TASK REQUIREMENTS
Needed from the data below: all lines that contain the word "with".

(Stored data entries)
==================================================
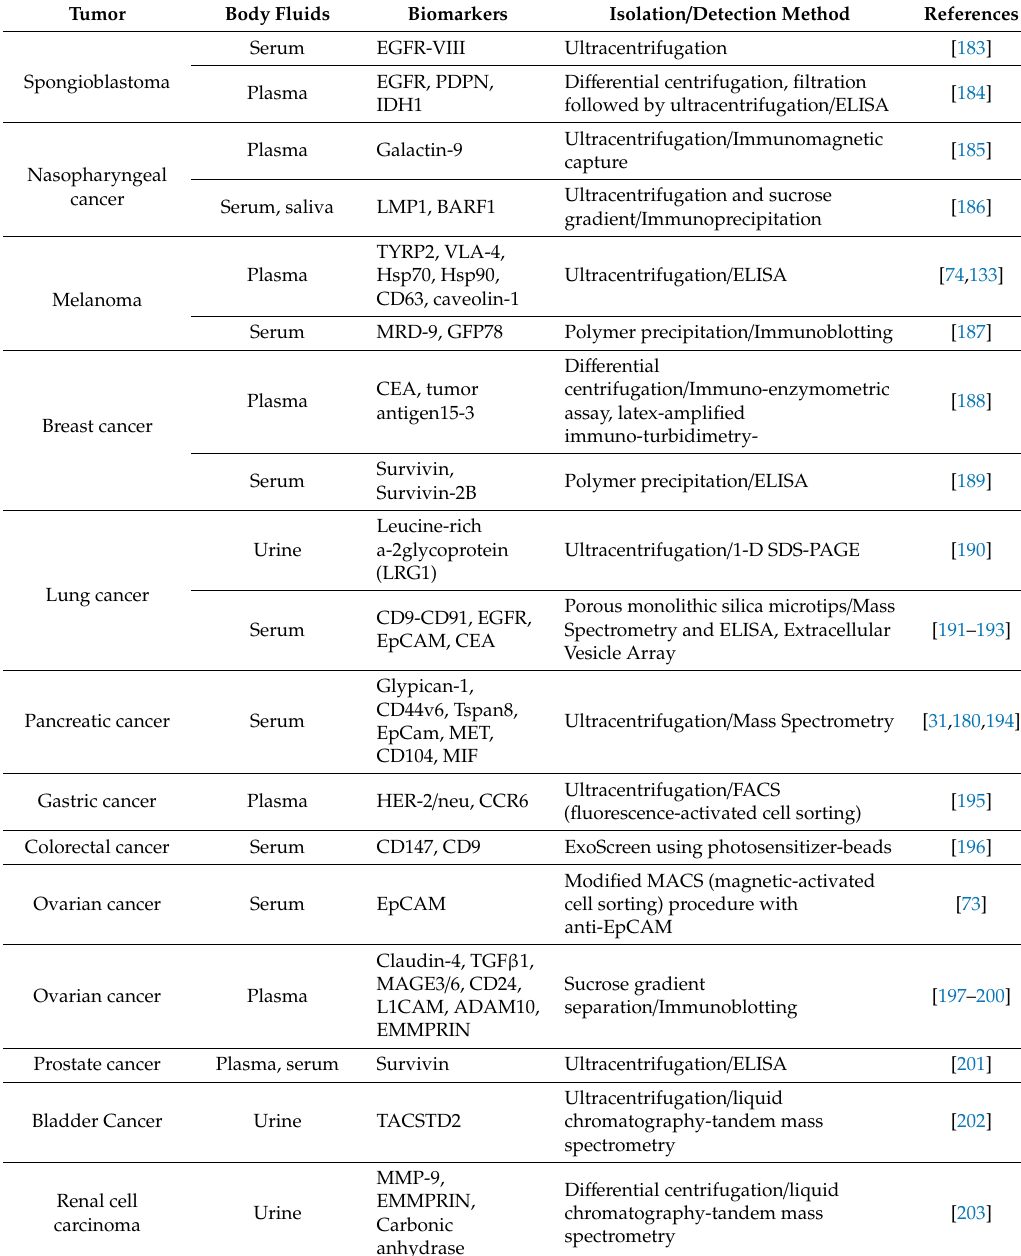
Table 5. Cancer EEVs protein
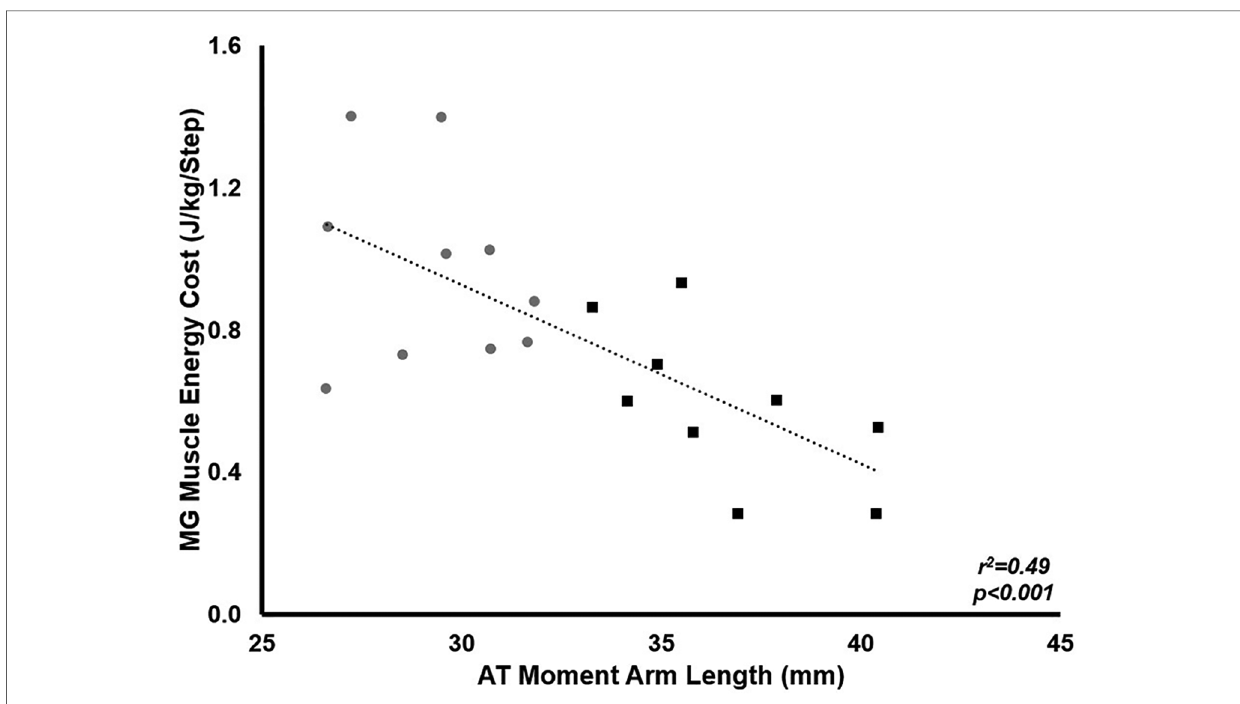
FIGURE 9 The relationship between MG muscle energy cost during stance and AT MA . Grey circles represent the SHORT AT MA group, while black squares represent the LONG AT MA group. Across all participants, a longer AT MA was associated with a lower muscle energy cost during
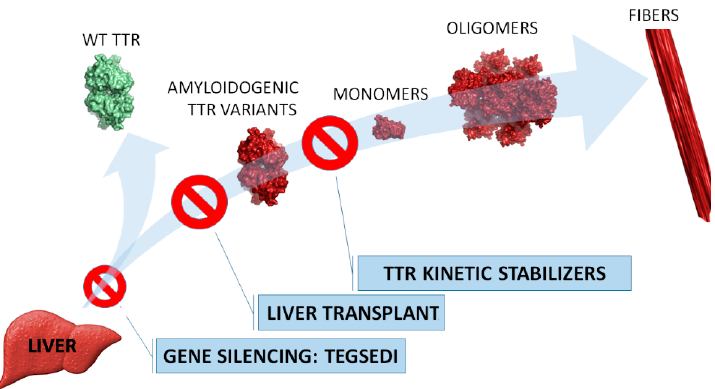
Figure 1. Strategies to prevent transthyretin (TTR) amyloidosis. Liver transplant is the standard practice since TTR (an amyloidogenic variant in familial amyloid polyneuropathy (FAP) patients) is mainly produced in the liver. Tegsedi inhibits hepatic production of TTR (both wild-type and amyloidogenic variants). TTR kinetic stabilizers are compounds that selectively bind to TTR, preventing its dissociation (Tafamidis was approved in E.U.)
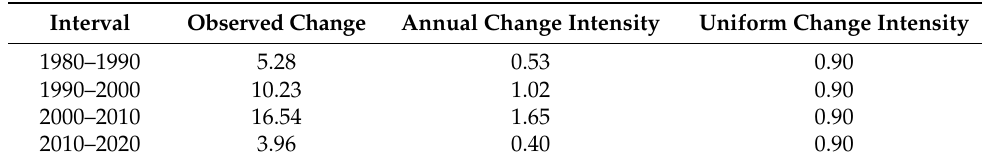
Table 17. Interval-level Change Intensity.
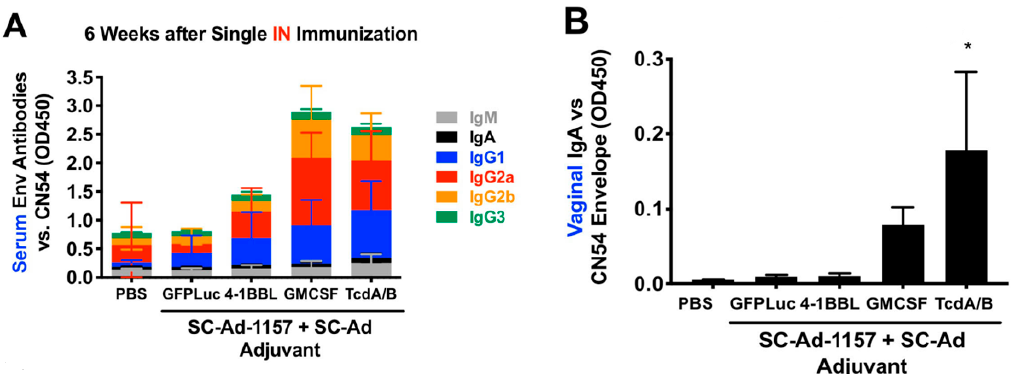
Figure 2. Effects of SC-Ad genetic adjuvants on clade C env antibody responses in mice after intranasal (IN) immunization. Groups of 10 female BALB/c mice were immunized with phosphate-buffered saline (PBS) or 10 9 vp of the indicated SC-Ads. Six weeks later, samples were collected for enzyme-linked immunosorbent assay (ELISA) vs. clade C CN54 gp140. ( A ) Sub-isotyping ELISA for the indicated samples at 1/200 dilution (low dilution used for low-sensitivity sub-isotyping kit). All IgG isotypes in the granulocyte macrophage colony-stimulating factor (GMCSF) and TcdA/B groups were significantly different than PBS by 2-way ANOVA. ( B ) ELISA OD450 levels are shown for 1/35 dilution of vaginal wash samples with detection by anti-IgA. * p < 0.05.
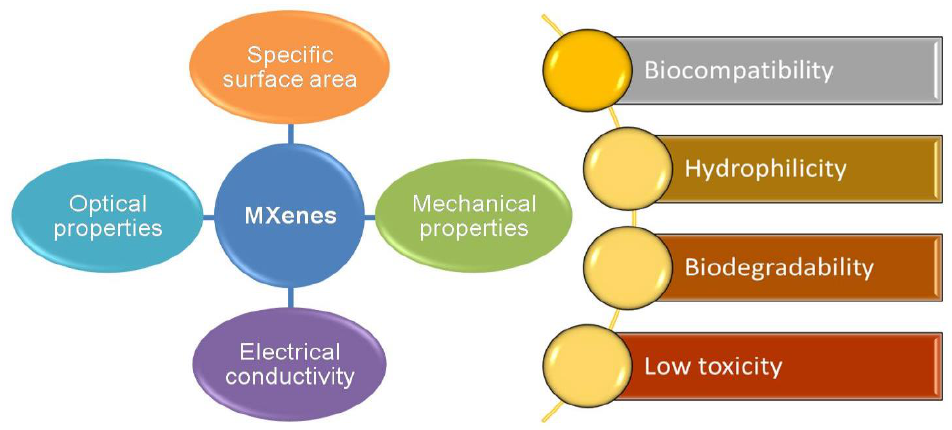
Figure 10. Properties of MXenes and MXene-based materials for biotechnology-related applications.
==================================================
SOLUTION TO THE EXERCISE
FIGURE 9 The relationship between MG muscle energy cost during stance and AT MA . Grey circles represent the SHORT AT MA group, while black squares represent the LONG AT MA group. Across all participants, a longer AT MA was associated with a lower muscle energy cost during
Figure 2. Effects of SC-Ad genetic adjuvants on clade C env antibody responses in mice after intranasal (IN) immunization. Groups of 10 female BALB/c mice were immunized with phosphate-buffered saline (PBS) or 10 9 vp of the indicated SC-Ads. Six weeks later, samples were collected for enzyme-linked immunosorbent assay (ELISA) vs. clade C CN54 gp140. ( A ) Sub-isotyping ELISA for the indicated samples at 1/200 dilution (low dilution used for low-sensitivity sub-isotyping kit). All IgG isotypes in the granulocyte macrophage colony-stimulating factor (GMCSF) and TcdA/B groups were significantly different than PBS by 2-way ANOVA. ( B ) ELISA OD450 levels are shown for 1/35 dilution of vaginal wash samples with detection by anti-IgA. * p < 0.05.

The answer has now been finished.